Olbrzymie osiedle w budowie na bliskiej-dalekiej Woli
26 lutego 2015
Za kilka lat cały kwartał między ulicami Kasprzaka, Ordona i Trasą Prymasa Tysiąclecia zajmie olbrzymie osiedle. Budowa pierwszego budynku właśnie dobiega końca.
Deweloper nazwał swoją inwestycję "Bliska Wola", co we mnie - jako urodzonemu w granicach Woli - budzi spory sprzeciw. Zawsze dzieliłem sobie Wolę na trzy części: Prawie-Śródmieście między ul. Marchlewskiego a Towarową, Bliską Wolę do ul. Rewolucji Październikowej i Daleką, ciągnącą się aż do torów kolejowych na Jelonkach. Nagle okazuje się, że "Bliska Wola" buduje się na Dalekiej Woli. Dziwne, ale zrozumiałe z punktu widzenia marketingu. Lepiej przecież mieszkać blisko niż daleko, prawda?
Nowa świecka tradycja nakazuje deweloperom dzielić gigantyczne inwestycje na etapy: kilka pierwszych stanowią kolejne bloki mieszkalne, ostatni to budowa przedszkola, skwerów, boisk, a czasem i basenów. Czasy, w których komukolwiek udało się zrealizować całość i nie wykręcić się przed mieszkańcami brakiem pieniędzy na budowę obiecanego przedszkola i basenu, giną w odmętach historii. Oby firma budująca Bliską Wolę zdołała zbudować wszystko, co zapowiedziała.
Na razie doprowadzono do szczęśliwego końca budowę pierwszego budynku. Ma on osiem pięter, znajduje się w nim ponad 150 mieszkań o bardzo różnej powierzchni, od 27 do 95 m2. Właściciele mieszkań na parterze mają mieć do dyspozycji ogródki, budynek będzie miał też wspólny taras.

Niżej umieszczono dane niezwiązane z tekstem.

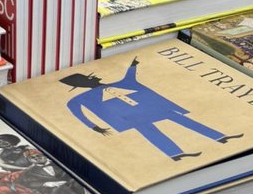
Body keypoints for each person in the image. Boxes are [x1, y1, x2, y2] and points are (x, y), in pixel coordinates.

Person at [59, 56, 242, 160]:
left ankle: (220, 137)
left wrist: (132, 65)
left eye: (92, 77)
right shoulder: (81, 98)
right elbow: (74, 109)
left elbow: (129, 79)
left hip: (152, 107)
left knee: (184, 121)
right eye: (90, 79)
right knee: (152, 133)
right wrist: (93, 126)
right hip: (130, 117)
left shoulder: (119, 83)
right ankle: (176, 154)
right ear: (85, 84)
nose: (95, 79)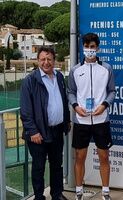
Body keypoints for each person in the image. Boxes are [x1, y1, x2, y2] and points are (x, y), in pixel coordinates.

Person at [68, 33, 116, 200]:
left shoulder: (106, 68)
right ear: (83, 48)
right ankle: (79, 191)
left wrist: (104, 106)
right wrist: (75, 107)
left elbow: (112, 91)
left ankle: (105, 192)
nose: (89, 50)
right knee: (80, 156)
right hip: (81, 120)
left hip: (101, 120)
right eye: (87, 47)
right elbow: (71, 92)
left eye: (92, 47)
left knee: (104, 156)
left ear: (98, 48)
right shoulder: (75, 70)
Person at [20, 46, 70, 200]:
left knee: (57, 166)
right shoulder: (30, 81)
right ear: (38, 61)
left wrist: (66, 121)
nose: (46, 62)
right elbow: (26, 111)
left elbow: (63, 100)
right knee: (39, 167)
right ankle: (38, 196)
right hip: (38, 134)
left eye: (49, 59)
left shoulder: (59, 77)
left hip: (57, 131)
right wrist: (33, 131)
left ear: (54, 60)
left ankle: (57, 195)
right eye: (43, 59)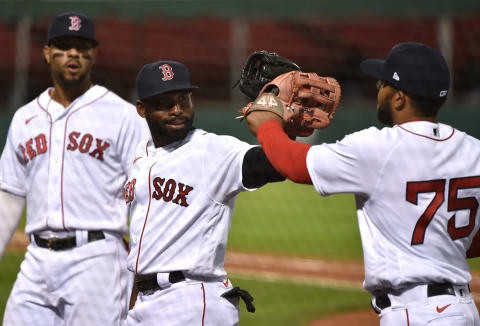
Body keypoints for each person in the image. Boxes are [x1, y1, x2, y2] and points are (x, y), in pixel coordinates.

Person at [243, 42, 480, 325]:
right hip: (462, 309)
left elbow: (296, 165)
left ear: (400, 99)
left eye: (383, 84)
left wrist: (266, 123)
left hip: (416, 314)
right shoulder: (473, 149)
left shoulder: (377, 148)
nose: (378, 90)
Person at [0, 12, 150, 325]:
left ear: (93, 54)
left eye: (82, 47)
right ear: (46, 53)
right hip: (36, 260)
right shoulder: (25, 118)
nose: (73, 54)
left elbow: (146, 195)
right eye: (64, 46)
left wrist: (142, 264)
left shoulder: (122, 116)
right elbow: (9, 197)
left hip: (96, 259)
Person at [124, 60, 284, 325]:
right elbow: (144, 250)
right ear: (142, 109)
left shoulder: (211, 150)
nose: (177, 110)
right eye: (165, 103)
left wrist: (279, 129)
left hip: (191, 300)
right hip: (146, 302)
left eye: (183, 99)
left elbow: (268, 164)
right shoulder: (139, 158)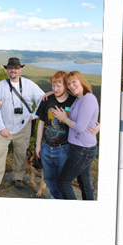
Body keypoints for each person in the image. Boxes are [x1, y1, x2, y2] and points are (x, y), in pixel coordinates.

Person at [0, 57, 45, 197]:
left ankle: (18, 178)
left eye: (16, 68)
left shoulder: (28, 84)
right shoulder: (1, 86)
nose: (13, 70)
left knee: (21, 154)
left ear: (20, 69)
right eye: (10, 68)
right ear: (7, 69)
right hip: (4, 127)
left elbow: (42, 99)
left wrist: (34, 115)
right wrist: (1, 127)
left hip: (23, 126)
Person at [52, 71, 99, 200]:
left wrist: (64, 118)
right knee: (84, 184)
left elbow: (80, 127)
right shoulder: (79, 99)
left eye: (74, 81)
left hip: (83, 150)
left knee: (63, 182)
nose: (71, 86)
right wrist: (52, 92)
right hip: (80, 148)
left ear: (81, 80)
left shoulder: (88, 98)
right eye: (68, 84)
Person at [34, 71, 78, 199]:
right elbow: (41, 123)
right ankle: (56, 196)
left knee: (62, 179)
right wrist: (38, 145)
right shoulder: (47, 100)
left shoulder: (74, 102)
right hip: (46, 146)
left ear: (66, 85)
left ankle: (58, 199)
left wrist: (96, 126)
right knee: (48, 177)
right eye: (53, 86)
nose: (55, 89)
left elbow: (84, 120)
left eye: (59, 85)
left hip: (64, 148)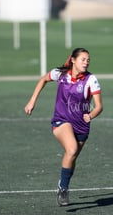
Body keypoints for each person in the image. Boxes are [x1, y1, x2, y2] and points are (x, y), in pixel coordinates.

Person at [24, 47, 103, 206]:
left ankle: (63, 184)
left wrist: (91, 115)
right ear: (73, 60)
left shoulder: (91, 79)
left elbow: (99, 106)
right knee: (72, 149)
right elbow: (43, 79)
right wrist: (32, 101)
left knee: (72, 157)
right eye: (83, 59)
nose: (86, 62)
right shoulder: (60, 74)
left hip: (82, 125)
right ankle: (64, 189)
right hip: (61, 120)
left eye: (88, 60)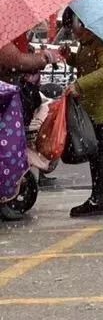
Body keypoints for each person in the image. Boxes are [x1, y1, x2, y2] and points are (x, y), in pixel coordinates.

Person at [60, 8, 103, 218]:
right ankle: (96, 198)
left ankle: (98, 199)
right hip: (94, 108)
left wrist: (79, 85)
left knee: (102, 155)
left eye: (74, 28)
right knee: (95, 154)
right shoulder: (88, 42)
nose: (74, 33)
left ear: (83, 23)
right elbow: (88, 64)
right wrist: (69, 57)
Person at [0, 34, 60, 221]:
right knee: (7, 151)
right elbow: (15, 60)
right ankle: (4, 197)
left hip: (7, 98)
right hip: (5, 102)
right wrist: (43, 58)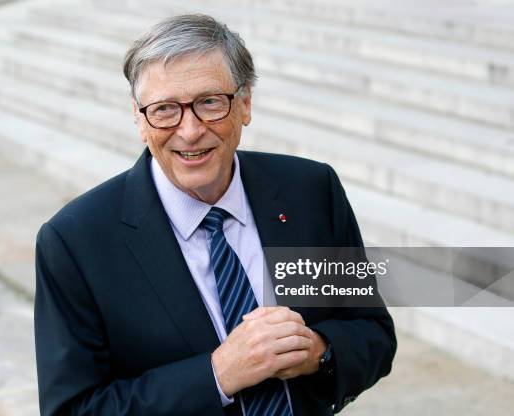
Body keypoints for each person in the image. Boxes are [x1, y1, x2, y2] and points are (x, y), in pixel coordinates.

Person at [34, 13, 396, 416]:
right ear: (139, 118)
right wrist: (217, 375)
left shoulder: (309, 191)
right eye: (165, 109)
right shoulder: (77, 242)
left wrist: (319, 353)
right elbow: (73, 409)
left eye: (209, 102)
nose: (189, 131)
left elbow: (371, 334)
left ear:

A jak będzie wyglądać całe osiedle? Liczby są oszałamiające: 3000 mieszkań i 70 tys. m2 powierzchni usługowej. W przyszłości miałby powstać na nim park wodny z fontannami i stawem, który zimą pełniłby rolę lodowiska, boiska (do koszykówki, piłki ręcznej, piłki nożnej, minihokeja, siatkówki, badmintona), a także - uwaga - ścianka wspinaczkowa. Brzmi nieprawdopodobnie? Przekonamy się za kilka lat.